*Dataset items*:
+++

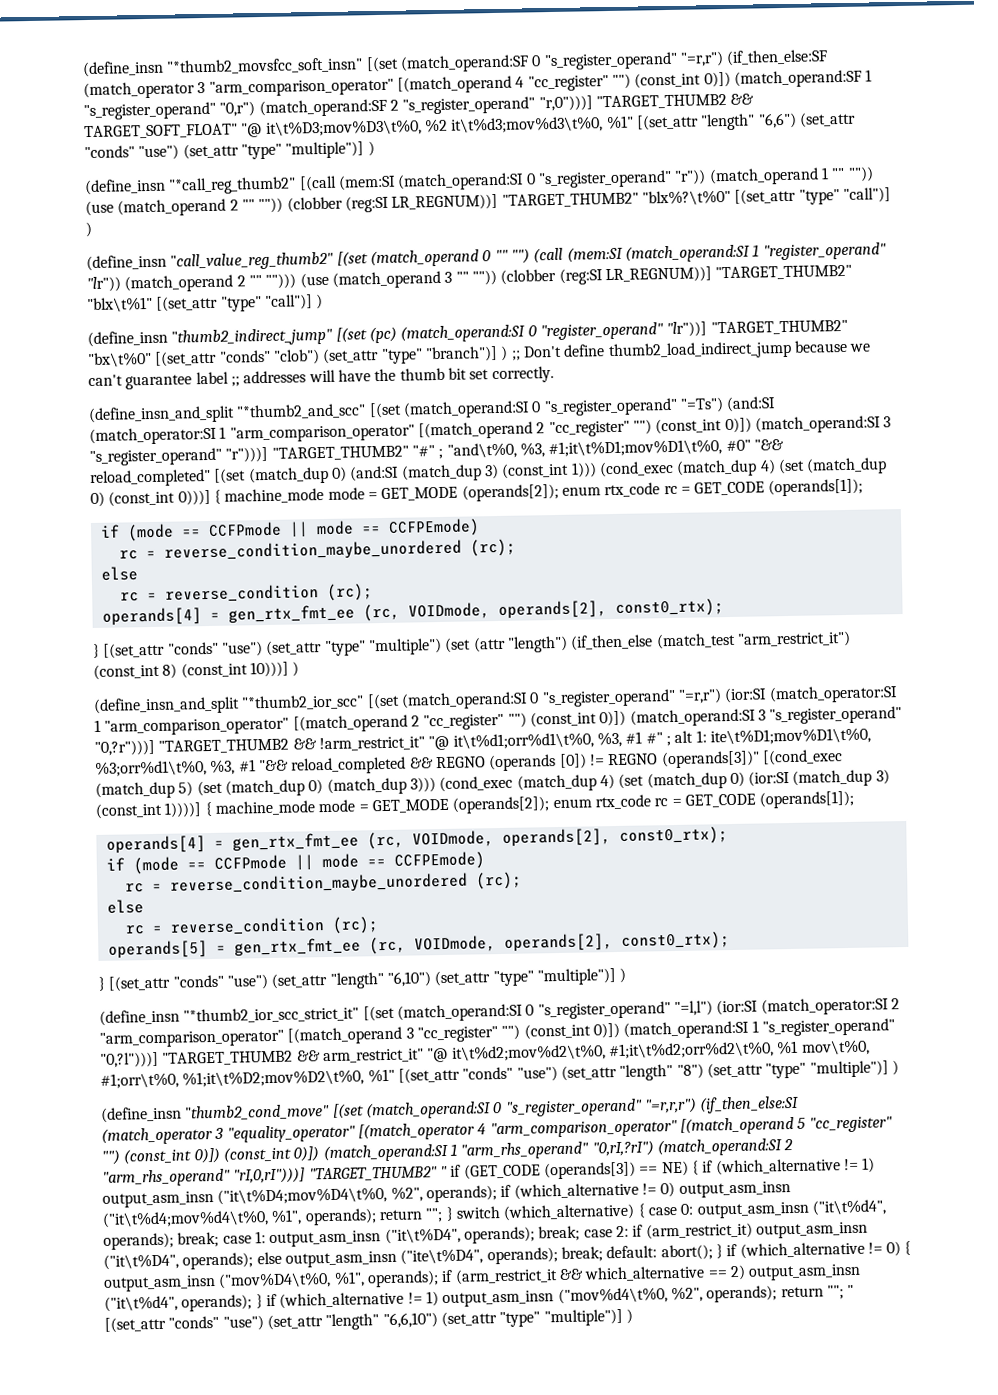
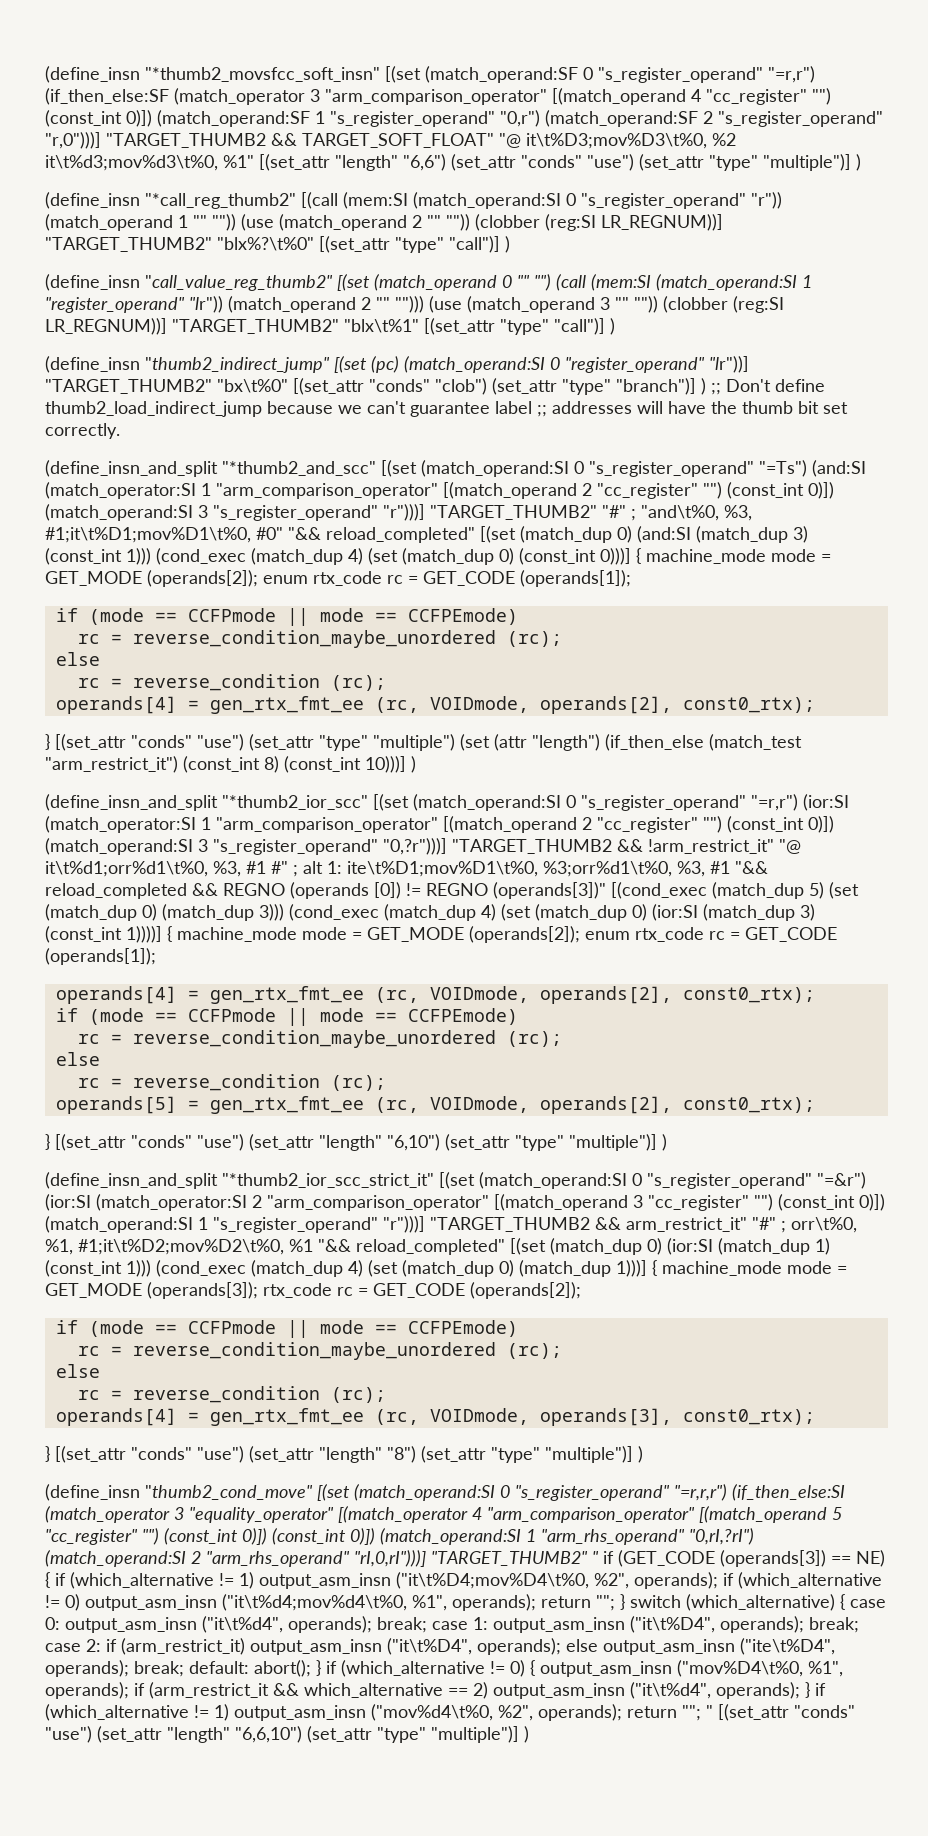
[99,1009,180,1026] (define_insn -> [45,1172,218,1189] (define_insn_and_split
[673,1000,713,1017] "=l,l") -> [817,1172,866,1189] "=&r")
[100,1051,159,1068] "0,?l")))] -> [383,1216,425,1233] "r")))]
[427,1039,870,1063] [100,1068,395,1089] "@ it\t%d2;mov%d2\t%0, #1;it\t%d2;orr%d2\t%0, %1 mov\t%0, #1;orr\t%0, %1;it\t%D2;mov%D2\t%0, %1" -> [752,1217,857,1233] [45,1238,830,1255] [45,1260,847,1277] [45,1282,581,1299] [55,1320,518,1338] [77,1342,562,1360] [55,1364,100,1378] [77,1386,386,1403] [55,1408,815,1426] [45,1446,50,1462] "#" ; orr\t%0, %1, #1;it\t%D2;mov%D2\t%0, %1 "&& reload_completed" [(set (match_dup 0) (ior:SI (match_dup 1) (const_int 1))) (cond_exec (match_dup 4) (set (match_dup 0) (match_dup 1)))] { machine_mode mode = GET_MODE (operands[3]); rtx_code rc = GET_CODE (operands[2]); // if (mode == CCFPmode || mode == CCFPEmode) // rc = reverse_condition_maybe_unordered (rc); // else // rc = reverse_condition (rc); // operands[4] = gen_rtx_fmt_ee (rc, VOIDmode, operands[3], const0_rtx); // }

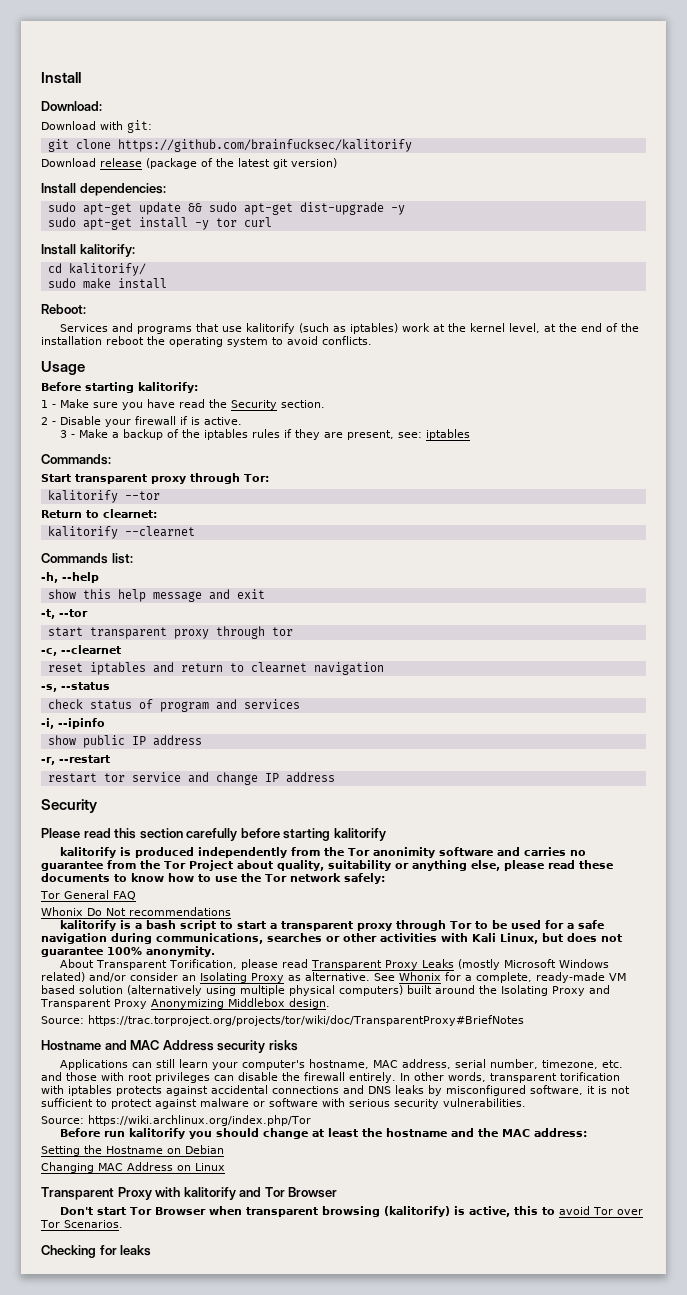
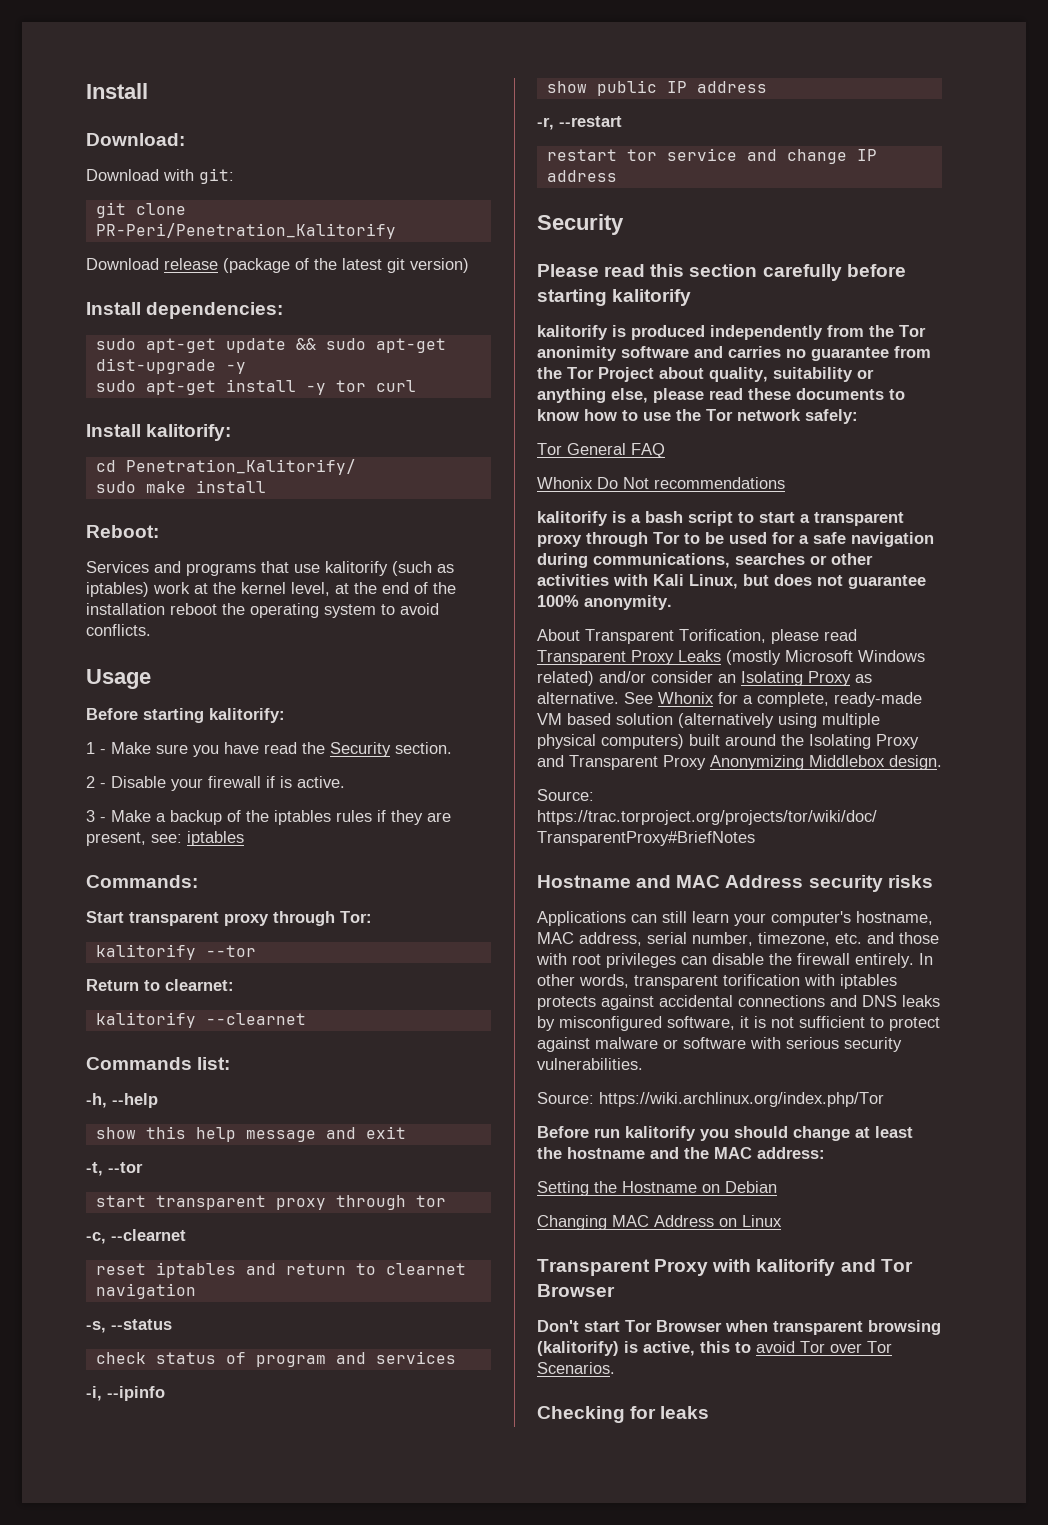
[117,139,412,152] https://github.com/brainfucksec/kalitorify -> [95,223,396,239] PR-Peri/Penetration_Kalitorify
[68,263,146,276] kalitorify/ -> [125,459,356,475] Penetration_Kalitorify/

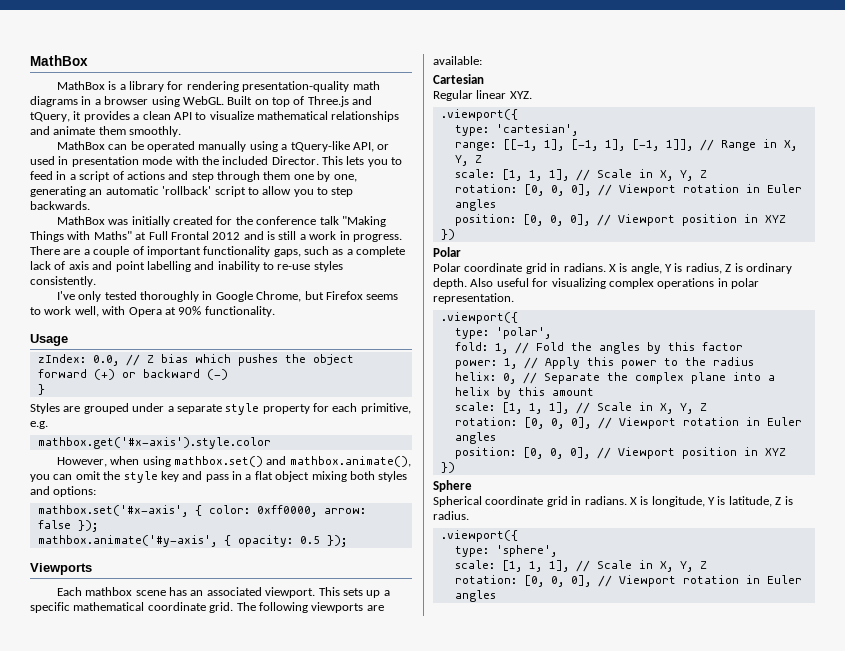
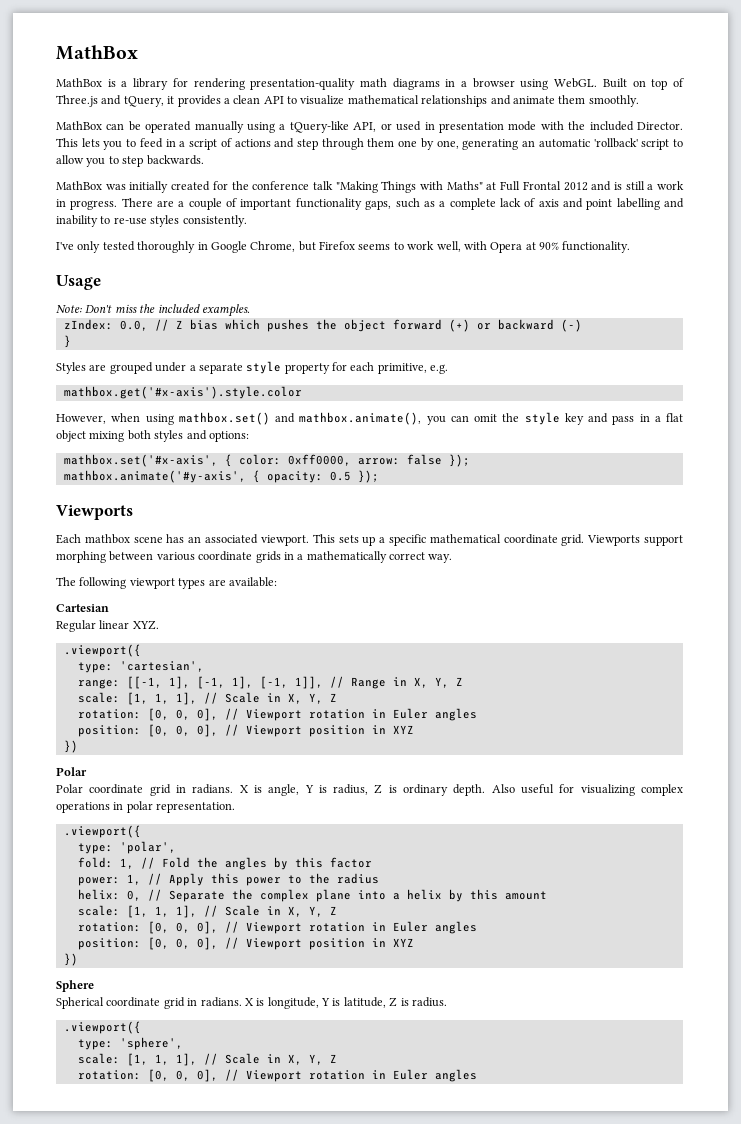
(68, 340) none -> [56,304,250,317] // Note: Don't miss the included examples.
[236,602,364,613] The following viewports -> [587,535,683,546] [56,551,453,563] [56,577,206,589] Viewports support morphing between various coordinate grids in a mathematically correct way. // The following viewport types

+++

*Instructions to follow*: Search the entries for the word "kalitorify". Copy each line where it appears.

*The answer*:
[117,139,412,152] https://github.com/brainfucksec/kalitorify -> [95,223,396,239] PR-Peri/Penetration_Kalitorify
[68,263,146,276] kalitorify/ -> [125,459,356,475] Penetration_Kalitorify/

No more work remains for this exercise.